Quality and performance
DBRX's prowess in MMLU and its exceptional capabilities in math and code (evidenced by HumanEval and GSM-8K benchmarks) are worth noting. Although there's a bit of confusion regarding comparisons made in their blog post—mainly focusing on the Instruct version against Mixtral's various forms—it's clear that DBRX's Instruct model stands out, especially in code and math benchmarks. DBRX outperforms GPT-3.5 and rivals Gemini 1.0 Pro in performance. It's particularly adept at programming, surpassing niche models like CodeLLaMA-70B while also excelling as a versatile large language model (LLM).
Data
The model's strength is underpinned by its training on an impressive 12 trillion tokens of text and code data, with a maximum context length of 32k tokens. Yet, specifics beyond this are scarce, leaving us curious about the finer details of its data diet.
Technical implementation
From a technical standpoint, DBRX uses the GPT-4 tokenizer alongside features like gated linear units, grouped query attention, and rotary position encodings. Those interested in a deeper dive into its mechanics should check out Daniel Hanchen's insightful explanation. And for practical implementation, it's compatible with HF transformers, ensuring a degree of accessibility and ease of use.

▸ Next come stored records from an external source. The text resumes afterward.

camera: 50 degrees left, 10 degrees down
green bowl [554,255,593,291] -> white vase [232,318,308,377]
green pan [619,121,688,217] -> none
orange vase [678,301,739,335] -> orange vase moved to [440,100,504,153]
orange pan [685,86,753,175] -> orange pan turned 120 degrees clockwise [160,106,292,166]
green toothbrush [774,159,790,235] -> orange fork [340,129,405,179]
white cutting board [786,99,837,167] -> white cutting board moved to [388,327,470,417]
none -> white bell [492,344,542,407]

Community feedback on DBRX
There are some hot discussions around DBRX on Reddit, with users sharing what they like and don't like about the new model. Here's a quick summary of people's thoughts:
- Accuracy on niche topics: Users noted DBRX's accurate handling of specialized topics without making up answers, which is a significant improvement over other models.
- Efficiency and hardware Requirements: Despite its large size, DBRX is described as lean and potentially operable on systems with 64GB RAM when quantized, making it more accessible.

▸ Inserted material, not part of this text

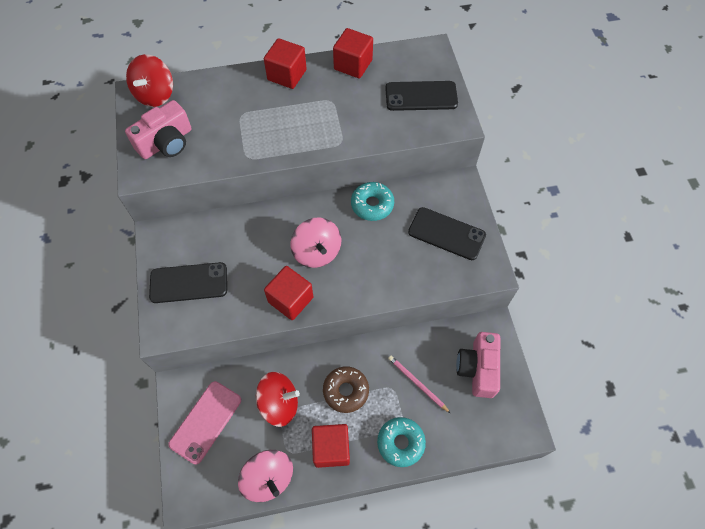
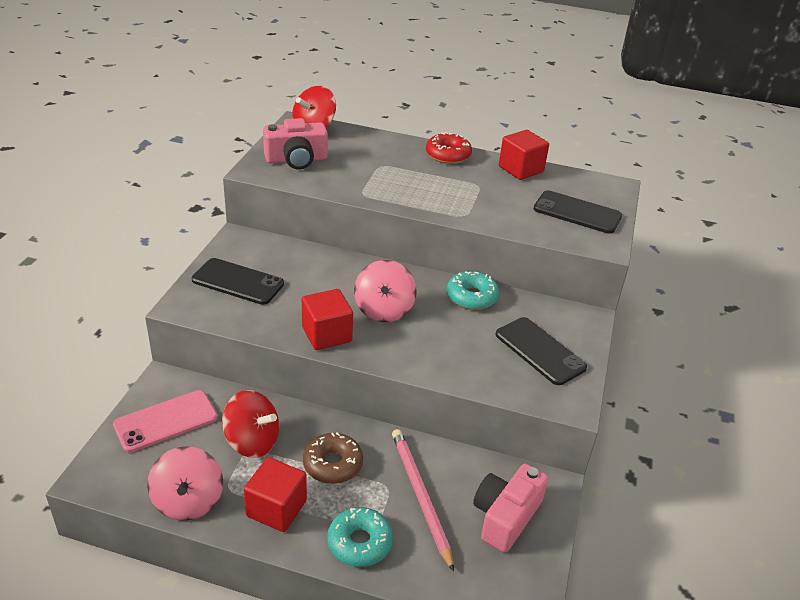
camera: 25 degrees right, 25 degrees down
red cube [264,38,307,89] -> red donut [426,132,472,164]
pink pencil [388,356,450,413] -> pink pencil [392,429,454,572], size x1.60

- Practical application and technical support: Discussions include how to run DBRX in Databricks environments and its performance on complex programming tasks, like writing specific algorithms in Python.
- Open-source accessibility: DBRX is praised for being freely available on GitHub and Hugging Face, encouraging widespread experimentation and innovation without financial barriers.

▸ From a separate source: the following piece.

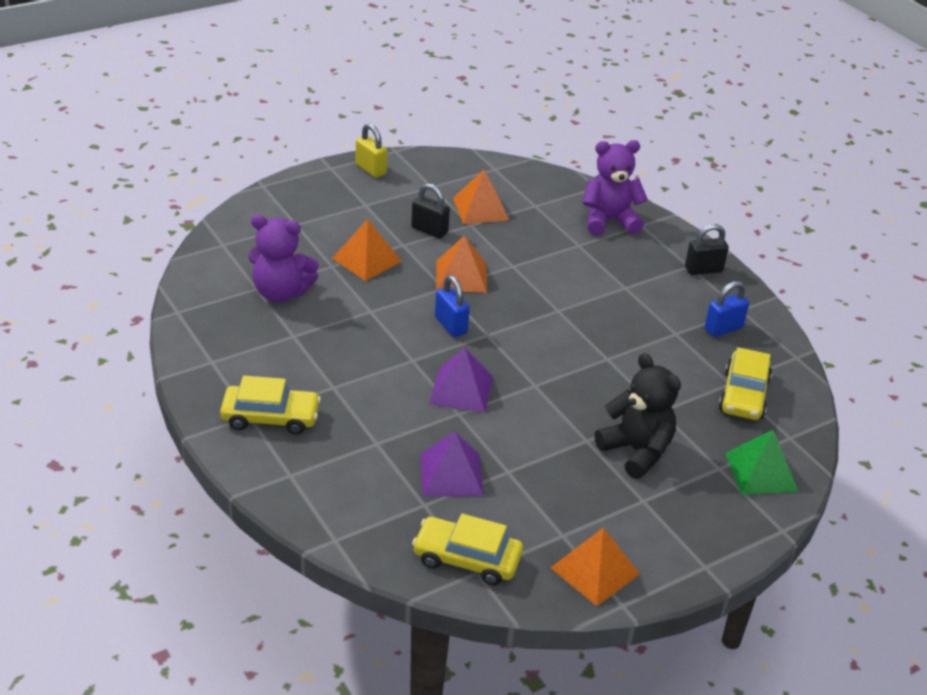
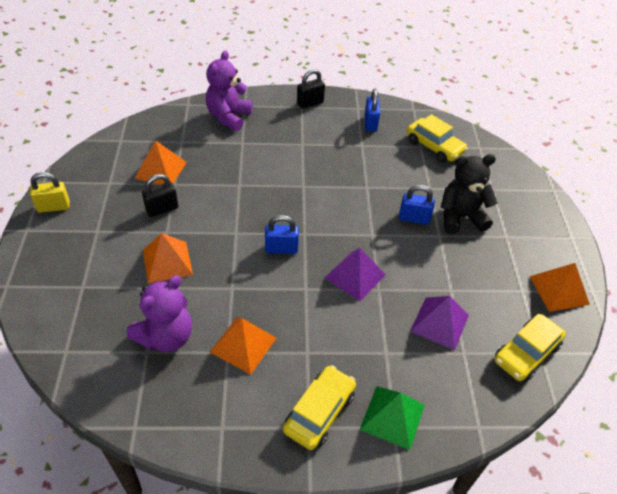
camera: 60 degrees left, 10 degrees up
orange pyramid [436,235,487,293] -> orange pyramid moved to [210,317,276,375]
black padlock [685,224,729,275] -> black padlock turned 45 degrees clockwise [297,69,325,109]
green pyramid [725,430,798,495] -> green pyramid moved to [360,386,425,450]
none -> blue padlock [399,185,435,225]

- Comparative performance: Users compare DBRX to GPT-3.5, Gemini 1.0 Pro, and CodeLLaMA-70B, highlighting its competitive edge in efficiency and performance.
- Broader implications for Databricks: Conversations also delve into Databricks' strategy post-DBRX release, including its potential impact on the company's position in the AI and data analytics market.
Overall, the community's hyped about the potential that Databricks may bring to the AI landscape with DBRX.
Wrapping up
Wrapping up, Databricks' DBRX isn't just making waves for its open-access philosophy; it's genuinely setting new standards in AI capabilities. Outshining competitors like Mixtral MoE, Llama-2 70B, and Grok-1 in key areas such as language, programming, and math, DBRX demonstrates what's possible when innovation meets execution. What's equally impressive is how Databricks managed to train such a sophisticated model in just two months with a $10M investment, showcasing their commitment to pushing the envelope in AI development. As we dive into exploring DBRX, we see that its blend of exceptional performance and community-focused accessibility promises to spark a new era of innovation, inviting everyone to contribute to the rapidly evolving landscape of artificial intelligence.